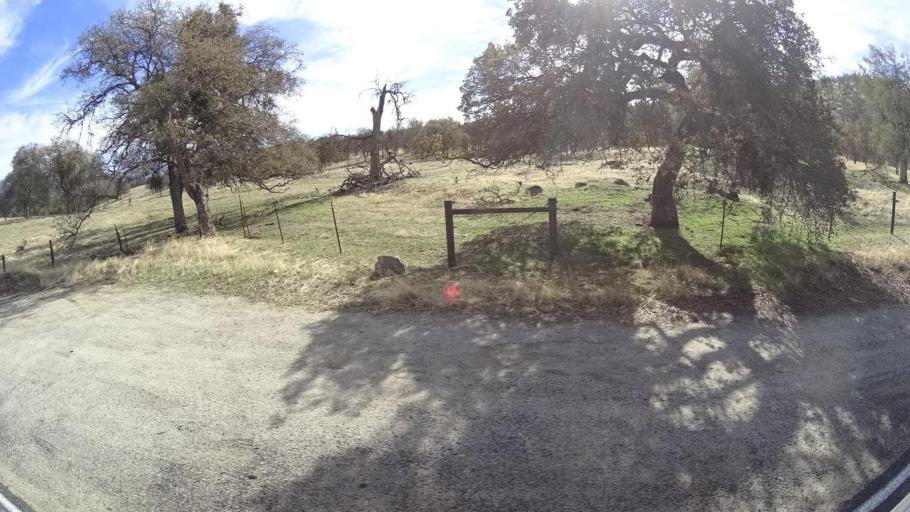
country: US
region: California
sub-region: Kern County
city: Alta Sierra
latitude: 35.6462
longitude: -118.7829
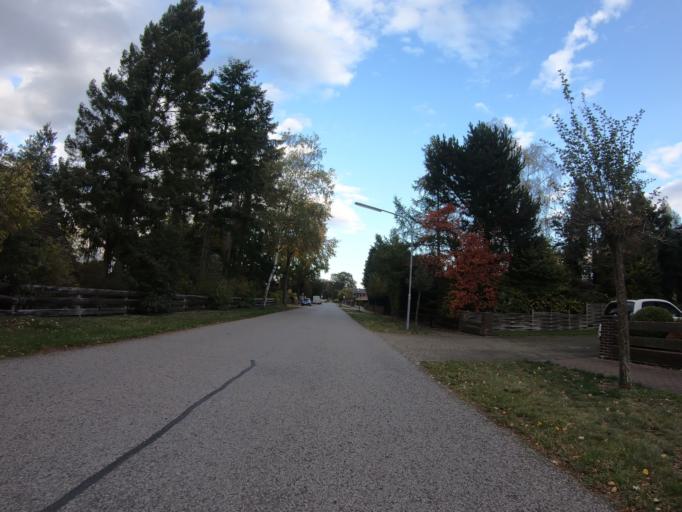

▶ _DO THIS_
Rewrite the lines of each item with "latitude" renamed to "lat" and everything else unchanged. Omit the pictures from your answer.

▶ _OUTPUT FOR THIS EXERCISE_
country: US
region: California
sub-region: Kern County
city: Alta Sierra
lat: 35.6462
longitude: -118.7829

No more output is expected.